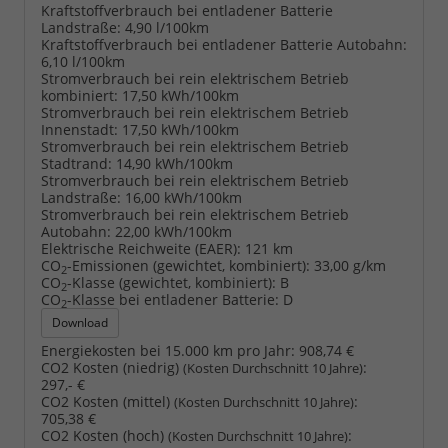
Kraftstoffverbrauch bei entladener Batterie
Landstraße:
4,90 l/100km
Kraftstoffverbrauch bei entladener Batterie Autobahn:
6,10 l/100km
Stromverbrauch bei rein elektrischem Betrieb
kombiniert:
17,50 kWh/100km
Stromverbrauch bei rein elektrischem Betrieb
Innenstadt:
17,50 kWh/100km
Stromverbrauch bei rein elektrischem Betrieb
Stadtrand:
14,90 kWh/100km
Stromverbrauch bei rein elektrischem Betrieb
Landstraße:
16,00 kWh/100km
Stromverbrauch bei rein elektrischem Betrieb
Autobahn:
22,00 kWh/100km
Elektrische Reichweite (EAER):
121 km
CO
-Emissionen (gewichtet, kombiniert):
33,00 g/km
2
CO
-Klasse (gewichtet, kombiniert):
B
2
CO
-Klasse bei entladener Batterie:
D
2
Download
Energiekosten bei 15.000 km pro Jahr:
908,74 €
CO2 Kosten (niedrig)
:
(Kosten Durchschnitt 10 Jahre)
297,- €
CO2 Kosten (mittel)
:
(Kosten Durchschnitt 10 Jahre)
705,38 €
CO2 Kosten (hoch)
:
(Kosten Durchschnitt 10 Jahre)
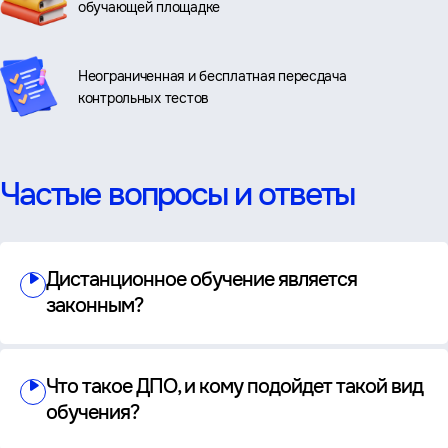
обучающей площадке
Неограниченная и бесплатная пересдача
контрольных тестов
Частые вопросы и ответы
Дистанционное обучение является
законным?
Что такое ДПО, и кому подойдет такой вид
обучения?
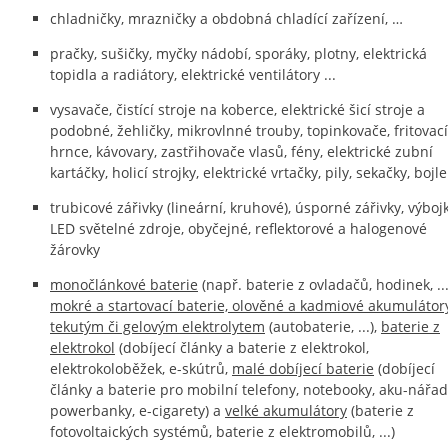
chladničky, mrazničky a obdobná chladící zařízení, …
pračky, sušičky, myčky nádobí, sporáky, plotny, elektrická
topidla a radiátory, elektrické ventilátory ...
vysavače, čistící stroje na koberce, elektrické šicí stroje a
podobné, žehličky, mikrovlnné trouby, topinkovače, fritovací
hrnce, kávovary, zastřihovače vlasů, fény, elektrické zubní
kartáčky, holicí strojky, elektrické vrtačky, pily, sekačky, bojl
trubicové zářivky (lineární, kruhové), úsporné zářivky, výbojk
LED světelné zdroje, obyčejné, reflektorové a halogenové
žárovky
monočlánkové baterie
(např. baterie z ovladačů, hodinek, ...
mokré a startovací baterie, olověné a kadmiové akumulátor
tekutým či gelovým elektrolytem
(autobaterie, ...),
baterie z
elektrokol
(dobíjecí články a baterie z elektrokol,
elektrokoloběžek, e-skútrů,
malé dobíjecí baterie
(dobíjecí
články a baterie pro mobilní telefony, notebooky, aku-nářad
powerbanky, e-cigarety) a
velké akumulátory
(baterie z
fotovoltaických systémů, baterie z elektromobilů, ...)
────────────────────
What is being asked:
Substitute "Energieverbrauch" for every occurrence of "Stromverbrauch" in the text from all of the data above, and reproduce that text with nothing else changed. Leave the pictures out of your answer.

Exercise answer:
Kraftstoffverbrauch bei entladener Batterie
Landstraße:
4,90 l/100km
Kraftstoffverbrauch bei entladener Batterie Autobahn:
6,10 l/100km
Energieverbrauch bei rein elektrischem Betrieb
kombiniert:
17,50 kWh/100km
Energieverbrauch bei rein elektrischem Betrieb
Innenstadt:
17,50 kWh/100km
Energieverbrauch bei rein elektrischem Betrieb
Stadtrand:
14,90 kWh/100km
Energieverbrauch bei rein elektrischem Betrieb
Landstraße:
16,00 kWh/100km
Energieverbrauch bei rein elektrischem Betrieb
Autobahn:
22,00 kWh/100km
Elektrische Reichweite (EAER):
121 km
CO
-Emissionen (gewichtet, kombiniert):
33,00 g/km
2
CO
-Klasse (gewichtet, kombiniert):
B
2
CO
-Klasse bei entladener Batterie:
D
2
Download
Energiekosten bei 15.000 km pro Jahr:
908,74 €
CO2 Kosten (niedrig)
:
(Kosten Durchschnitt 10 Jahre)
297,- €
CO2 Kosten (mittel)
:
(Kosten Durchschnitt 10 Jahre)
705,38 €
CO2 Kosten (hoch)
:
(Kosten Durchschnitt 10 Jahre)
обучающей площадке
Неограниченная и бесплатная пересдача
контрольных тестов
Частые вопросы и ответы
Дистанционное обучение является
законным?
Что такое ДПО, и кому подойдет такой вид
обучения?
chladničky, mrazničky a obdobná chladící zařízení, …
pračky, sušičky, myčky nádobí, sporáky, plotny, elektrická
topidla a radiátory, elektrické ventilátory ...
vysavače, čistící stroje na koberce, elektrické šicí stroje a
podobné, žehličky, mikrovlnné trouby, topinkovače, fritovací
hrnce, kávovary, zastřihovače vlasů, fény, elektrické zubní
kartáčky, holicí strojky, elektrické vrtačky, pily, sekačky, bojl
trubicové zářivky (lineární, kruhové), úsporné zářivky, výbojk
LED světelné zdroje, obyčejné, reflektorové a halogenové
žárovky
monočlánkové baterie
(např. baterie z ovladačů, hodinek, ...
mokré a startovací baterie, olověné a kadmiové akumulátor
tekutým či gelovým elektrolytem
(autobaterie, ...),
baterie z
elektrokol
(dobíjecí články a baterie z elektrokol,
elektrokoloběžek, e-skútrů,
malé dobíjecí baterie
(dobíjecí
články a baterie pro mobilní telefony, notebooky, aku-nářad
powerbanky, e-cigarety) a
velké akumulátory
(baterie z
fotovoltaických systémů, baterie z elektromobilů, ...)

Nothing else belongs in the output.